A UD stu­dent was charged with 82 of­fenses for a months-long graf­fiti spree in which he al­legedly spray-painted the word “Why?” in mul­ti­ple places around Ne­wark, in­clud­ing the side of a busi­ness on Cleve­land Av­enue, a trash can on Wil­bur Street and a porta-potty at a South Chapel Street con­struc­tion site. As for why he painted the word “Why,” po­lice wouldn’t say.

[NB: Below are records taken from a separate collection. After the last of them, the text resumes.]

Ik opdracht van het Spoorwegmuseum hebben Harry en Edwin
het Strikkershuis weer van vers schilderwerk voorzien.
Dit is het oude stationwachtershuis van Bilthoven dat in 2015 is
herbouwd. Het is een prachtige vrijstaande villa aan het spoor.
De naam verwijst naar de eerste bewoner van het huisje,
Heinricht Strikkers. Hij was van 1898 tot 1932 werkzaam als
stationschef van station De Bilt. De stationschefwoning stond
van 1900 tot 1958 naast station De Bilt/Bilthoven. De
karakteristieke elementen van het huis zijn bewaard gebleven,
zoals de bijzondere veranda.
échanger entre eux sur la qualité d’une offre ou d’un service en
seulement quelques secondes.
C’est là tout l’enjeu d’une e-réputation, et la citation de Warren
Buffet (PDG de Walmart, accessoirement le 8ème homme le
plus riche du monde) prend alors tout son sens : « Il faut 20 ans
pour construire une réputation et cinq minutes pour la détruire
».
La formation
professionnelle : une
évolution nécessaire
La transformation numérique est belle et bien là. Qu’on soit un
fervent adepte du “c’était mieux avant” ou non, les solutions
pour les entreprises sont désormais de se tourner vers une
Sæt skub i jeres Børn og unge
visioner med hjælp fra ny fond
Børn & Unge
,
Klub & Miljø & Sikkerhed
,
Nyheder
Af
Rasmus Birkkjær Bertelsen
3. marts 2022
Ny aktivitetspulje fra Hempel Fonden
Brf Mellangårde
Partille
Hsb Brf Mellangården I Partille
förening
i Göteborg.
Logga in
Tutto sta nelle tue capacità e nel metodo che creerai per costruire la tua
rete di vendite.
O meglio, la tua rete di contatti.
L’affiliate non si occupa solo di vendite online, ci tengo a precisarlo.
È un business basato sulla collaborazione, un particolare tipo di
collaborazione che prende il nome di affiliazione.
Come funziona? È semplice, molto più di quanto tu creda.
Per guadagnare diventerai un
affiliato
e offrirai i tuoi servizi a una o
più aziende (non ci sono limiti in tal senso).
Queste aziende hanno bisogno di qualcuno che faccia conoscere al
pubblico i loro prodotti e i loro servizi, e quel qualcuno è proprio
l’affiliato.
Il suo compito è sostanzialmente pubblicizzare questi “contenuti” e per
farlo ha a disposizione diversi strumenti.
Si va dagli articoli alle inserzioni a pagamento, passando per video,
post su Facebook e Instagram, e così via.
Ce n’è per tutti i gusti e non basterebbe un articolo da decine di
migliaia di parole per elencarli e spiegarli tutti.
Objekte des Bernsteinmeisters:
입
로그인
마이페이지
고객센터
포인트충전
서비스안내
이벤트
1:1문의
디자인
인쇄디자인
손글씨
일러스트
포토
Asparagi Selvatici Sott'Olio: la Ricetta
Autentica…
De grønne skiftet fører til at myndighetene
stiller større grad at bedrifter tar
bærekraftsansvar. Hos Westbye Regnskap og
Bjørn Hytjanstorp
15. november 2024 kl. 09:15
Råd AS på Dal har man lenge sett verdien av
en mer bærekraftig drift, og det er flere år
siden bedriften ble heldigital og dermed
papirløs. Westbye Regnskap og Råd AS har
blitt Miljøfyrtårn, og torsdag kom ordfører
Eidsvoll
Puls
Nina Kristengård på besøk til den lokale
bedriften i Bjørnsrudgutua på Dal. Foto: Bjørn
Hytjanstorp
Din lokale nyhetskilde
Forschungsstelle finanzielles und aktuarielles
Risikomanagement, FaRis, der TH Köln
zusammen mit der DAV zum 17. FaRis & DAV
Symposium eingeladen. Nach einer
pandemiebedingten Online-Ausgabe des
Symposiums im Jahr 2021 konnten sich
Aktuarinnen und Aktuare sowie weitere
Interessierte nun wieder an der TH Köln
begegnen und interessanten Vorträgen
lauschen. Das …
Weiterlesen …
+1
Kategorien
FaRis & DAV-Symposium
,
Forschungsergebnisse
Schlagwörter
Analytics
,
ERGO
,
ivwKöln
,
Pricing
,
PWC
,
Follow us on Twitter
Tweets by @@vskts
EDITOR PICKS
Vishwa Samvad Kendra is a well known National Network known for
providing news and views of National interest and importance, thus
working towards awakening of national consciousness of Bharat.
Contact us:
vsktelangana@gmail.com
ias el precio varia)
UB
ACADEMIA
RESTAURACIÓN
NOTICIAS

Fin­ger­prints left on a bot­tle of Pa­trón tequila helped de­tec­tives track down an al­leged bur­glar three months af­ter a break-in at a Ne­wark liquor store. Three men broke into the Dash Dis­count Liquors on Elk­ton Road, and one of the bur­glars filled a garbage bag full of al­co­hol and cig­a­rettes. The bur­glar at­tempted to flee through a side door but strug­gled to carry his bag of loot, which split apart, caus­ing many of the liquor bot­tles to fall on the floor. De­tec­tives were able to glean fin­ger­prints from one of the bot­tles that was left be­hind.

Rowdy UD stu­dents cel­e­brat­ing grad­u­a­tion drew the at­ten­tion of cam­pus cops and the ire of Old Ne­wark res­i­dents by jump­ing in the foun­tain on The Green and chant­ing late at night. Video that cir­cu­lated on so­cial me­dia showed one shirt­less stu­dent, who had what ap­peared to be male gen­i­talia drawn on his arm, ad­dress­ing the crowd. “There are hon­estly no words in my soul .... we grad­u­ate tomorrow,” he said be­fore im­plor­ing the crowd to “shut the [ex­ple­tive] up” so he could fin­ish speak­ing. The crowd then chanted for him to take his pants off.

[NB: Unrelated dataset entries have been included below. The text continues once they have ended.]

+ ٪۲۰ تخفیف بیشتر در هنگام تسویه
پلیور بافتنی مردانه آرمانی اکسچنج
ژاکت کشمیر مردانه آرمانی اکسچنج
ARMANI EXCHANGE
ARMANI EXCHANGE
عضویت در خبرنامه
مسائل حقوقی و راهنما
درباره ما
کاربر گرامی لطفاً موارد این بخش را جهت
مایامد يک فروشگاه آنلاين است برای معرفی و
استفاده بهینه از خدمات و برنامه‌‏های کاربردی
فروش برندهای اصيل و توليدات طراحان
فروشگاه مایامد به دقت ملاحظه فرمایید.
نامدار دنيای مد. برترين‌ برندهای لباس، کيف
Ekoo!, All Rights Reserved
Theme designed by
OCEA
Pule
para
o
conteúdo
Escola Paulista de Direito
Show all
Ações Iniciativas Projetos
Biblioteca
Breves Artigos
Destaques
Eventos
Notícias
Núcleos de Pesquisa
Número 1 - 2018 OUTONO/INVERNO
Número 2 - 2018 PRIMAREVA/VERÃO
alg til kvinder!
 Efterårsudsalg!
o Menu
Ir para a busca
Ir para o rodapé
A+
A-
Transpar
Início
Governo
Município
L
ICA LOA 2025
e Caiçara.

Rit­ten­house Park was evac­u­ated in Au­gust af­ter a vis­i­tor found a mil­i­tary prac­tice grenade in the park­ing lot. In what won’t go down as the year’s smartest de­ci­sion, the vis­i­tor picked up the grenade and drove it to Delaware State Po­lice Troop 2 in Glas­gow. DSP bomb ex­perts dis­posed of the grenade and swept the park for other ex­plo­sives.

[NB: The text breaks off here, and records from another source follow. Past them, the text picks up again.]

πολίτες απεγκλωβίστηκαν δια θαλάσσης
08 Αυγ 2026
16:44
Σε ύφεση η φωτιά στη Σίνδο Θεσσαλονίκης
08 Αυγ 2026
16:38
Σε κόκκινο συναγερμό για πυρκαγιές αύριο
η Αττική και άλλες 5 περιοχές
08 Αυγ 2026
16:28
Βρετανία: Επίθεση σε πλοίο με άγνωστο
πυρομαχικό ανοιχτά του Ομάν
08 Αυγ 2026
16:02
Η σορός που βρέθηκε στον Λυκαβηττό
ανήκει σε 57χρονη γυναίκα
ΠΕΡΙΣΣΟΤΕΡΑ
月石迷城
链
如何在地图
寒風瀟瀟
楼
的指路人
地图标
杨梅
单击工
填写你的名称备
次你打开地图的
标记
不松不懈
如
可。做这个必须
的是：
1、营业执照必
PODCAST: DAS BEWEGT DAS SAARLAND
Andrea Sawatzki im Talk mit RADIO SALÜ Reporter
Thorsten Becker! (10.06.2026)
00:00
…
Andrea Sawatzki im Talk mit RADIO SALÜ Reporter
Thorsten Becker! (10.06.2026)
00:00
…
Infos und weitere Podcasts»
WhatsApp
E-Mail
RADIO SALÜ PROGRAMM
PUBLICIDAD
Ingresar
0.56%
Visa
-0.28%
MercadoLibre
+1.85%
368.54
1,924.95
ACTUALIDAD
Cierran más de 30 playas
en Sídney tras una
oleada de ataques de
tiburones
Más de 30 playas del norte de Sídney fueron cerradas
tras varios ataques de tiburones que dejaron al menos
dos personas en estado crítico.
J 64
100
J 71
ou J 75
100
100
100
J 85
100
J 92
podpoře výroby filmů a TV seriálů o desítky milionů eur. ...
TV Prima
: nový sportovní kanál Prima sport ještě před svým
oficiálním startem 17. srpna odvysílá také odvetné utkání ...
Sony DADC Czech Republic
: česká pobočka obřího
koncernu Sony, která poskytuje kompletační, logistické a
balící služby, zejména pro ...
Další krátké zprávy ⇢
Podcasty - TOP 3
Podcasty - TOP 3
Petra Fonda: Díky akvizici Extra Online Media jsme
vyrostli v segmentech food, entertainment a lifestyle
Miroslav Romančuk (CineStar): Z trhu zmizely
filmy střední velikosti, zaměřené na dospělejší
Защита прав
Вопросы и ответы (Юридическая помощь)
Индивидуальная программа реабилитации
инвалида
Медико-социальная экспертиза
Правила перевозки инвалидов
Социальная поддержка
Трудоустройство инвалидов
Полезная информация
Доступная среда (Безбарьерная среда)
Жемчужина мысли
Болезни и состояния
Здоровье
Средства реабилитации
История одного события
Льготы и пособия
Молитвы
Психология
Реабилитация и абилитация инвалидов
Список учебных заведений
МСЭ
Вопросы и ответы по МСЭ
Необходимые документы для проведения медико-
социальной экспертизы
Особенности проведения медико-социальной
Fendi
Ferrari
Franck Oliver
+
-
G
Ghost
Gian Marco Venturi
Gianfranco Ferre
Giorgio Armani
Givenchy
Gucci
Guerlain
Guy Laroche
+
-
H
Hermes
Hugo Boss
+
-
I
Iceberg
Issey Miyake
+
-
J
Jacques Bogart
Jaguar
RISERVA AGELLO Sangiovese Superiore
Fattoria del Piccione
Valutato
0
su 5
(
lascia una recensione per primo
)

Po­lice ar­rested a home­less bur­glar af­ter a UD stu­dent found him drink­ing beer and smok­ing cig­a­rettes in the base­ment of the stu­dent’s Choate Street home. The stu­dent called po­lice and gave chase, and the bur­glar chucked a can of beer over his shoul­der at him as he ran away. Po­lice later caught the bur­glar, who was the same man who was ar­rested four years ago for throw­ing a piece of pizza through a woman’s car win­dow on Delaware Av­enue, hit­ting her in the back of the head.


Po­lice in­ves­ti­gate Rit­ten­house Park af­ter some­one found a mil­i­tary prac­tice grenade there in Au­gust.